*REQUEST*:
Find the line with "are shared with Google along with perf" in the data below, then restate it and all remaining lines exactly, adding nothing.

*SUPPLIED RECORDS*:
*** Block opens ***
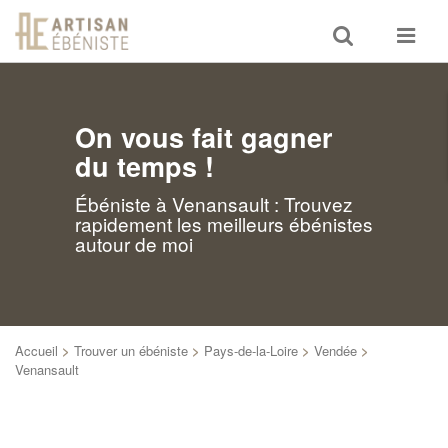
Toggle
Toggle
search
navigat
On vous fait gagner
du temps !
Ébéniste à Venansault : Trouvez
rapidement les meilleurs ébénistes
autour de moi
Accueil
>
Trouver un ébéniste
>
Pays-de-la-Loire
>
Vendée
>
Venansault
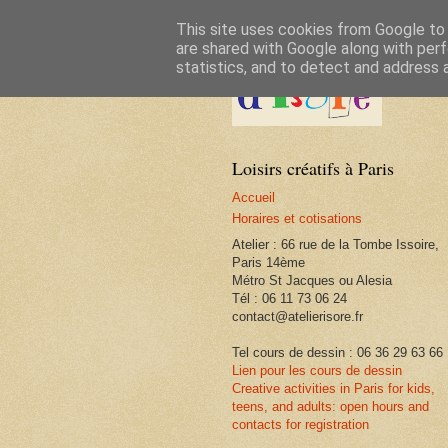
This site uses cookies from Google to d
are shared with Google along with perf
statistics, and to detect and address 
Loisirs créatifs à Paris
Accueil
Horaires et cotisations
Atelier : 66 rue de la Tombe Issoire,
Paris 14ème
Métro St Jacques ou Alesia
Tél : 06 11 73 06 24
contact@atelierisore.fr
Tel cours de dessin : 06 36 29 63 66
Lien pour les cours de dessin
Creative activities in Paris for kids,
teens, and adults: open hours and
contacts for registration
*** Block closes ***
*SOLUTION TO THIS PROBLEM*:
are shared with Google along with perf
statistics, and to detect and address 
Loisirs créatifs à Paris
Accueil
Horaires et cotisations
Atelier : 66 rue de la Tombe Issoire,
Paris 14ème
Métro St Jacques ou Alesia
Tél : 06 11 73 06 24
contact@atelierisore.fr
Tel cours de dessin : 06 36 29 63 66
Lien pour les cours de dessin
Creative activities in Paris for kids,
teens, and adults: open hours and
contacts for registration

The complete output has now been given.